Il faut éviter de renforcer le sentiment que Bamako n’est vraiment plus en phase avec Ouagadougou
Le régime IBK, qui doit son avènement à l’Accord de Ouagadougou, a besoin de quiétude pour bien cheminer, et des forces de tous les Maliens pour rebâtir le pays. Même bancale pour ceux qui demeurent sceptiques ou critiques à la résolution de cette crise, la mise en application de l’Accord aura au moins permis de donner espoir au peuple malien. Les torts seraient irréparables si l’on devait donner le sentiment de vouloir remettre en cause ce qui a été obtenu à Ouagadougou. Il faut éviter de renforcer le sentiment que Bamako n’est vraiment plus en phase avec Ouagadougou. Le risque serait en effet grand de se voir progressivement isolé, les sorts des peuples de la sous-région étant indissolublement liés.
Alger devrait intégrer davantage les acquis résultant d’efforts précédents, et ne point laisser croire à un quelconque alignement partisan. Sans doute, certaines communautés du sud- algérien ont-elles de l’influence sur des populations du Nord Mali. Il n’en demeure pas moins que le Mali constitue une république laïque aux frontières internationalement reconnues.
Quel sort réservera-t-on finalement à l’Accord de Ouagadougou ? Alger a intérêt à se montre très claire. En ce qui le concerne, le Mali gagnerait à ce que l’Accord de Ouagadougou s’applique dans toute sa totalité. Si les choses piétinent, comme on est en droit de le craindre, il faut agir vite de manière à revoir les points en souffrance. Cela doit se faire en concertation avec le médiateur Blaise Compaoré qui avait été officiellement investi à cette fin par les Etats ouest-africains.
Dans cette perspective, la communauté internationale devrait davantage veiller au grain. Il lui faut s’activer rapidement, entreprendre, le cas échéant, la médiation entre Ouagadougou et Alger, afin que s’estompent les suspicions de toutes natures. Le Mali doit avancer dans le sens de la réconciliation et de la consolidation des acquis. Pour ce faire, chacun des acteurs doit jouer sa partition, et non opter pour la politique de l’autruche.

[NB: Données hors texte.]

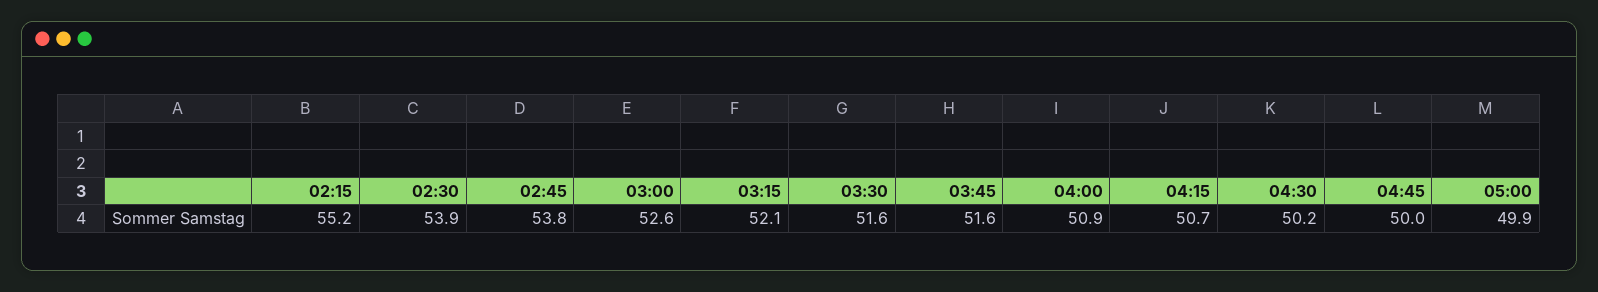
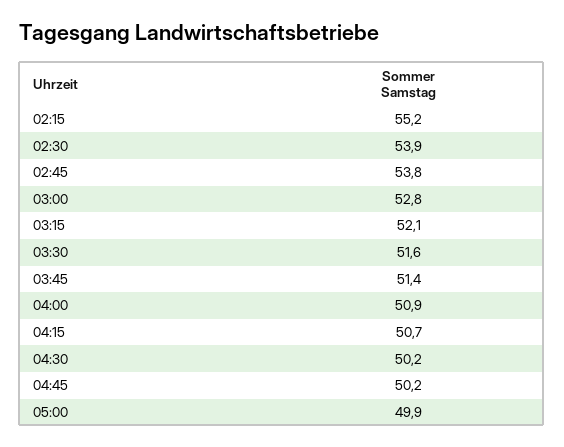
  {
    "02:15": 55.2,
    "02:30": 53.9,
    "02:45": 53.8,
-   "03:00": 52.6,
+   "03:00": 52.8,
    "03:15": 52.1,
    "03:30": 51.6,
-   "03:45": 51.6,
+   "03:45": 51.4,
    "04:00": 50.9,
    "04:15": 50.7,
    "04:30": 50.2,
-   "04:45": 50,
+   "04:45": 50.2,
    "05:00": 49.9
  }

Après avoir participé aux différentes rencontres des chefs d’états-majors, Alger, qui a aussi enregistré des échecs par le passé, est bien placée pour comprendre que l’Accord de Ouagadougou constitue un acquis à ne pas négliger. Les deux capitales devraient donc se parler davantage, afin de trouver le compromis qui sauve. Dans cette optique, la communauté internationale devrait s’impliquer davantage afin qu’on sorte rapidement de ce qui apparaît de plus en plus comme un véritable capharnaüm.
L’accord de Ouagadougou, ne doit pas être rangé dans les oubliettes.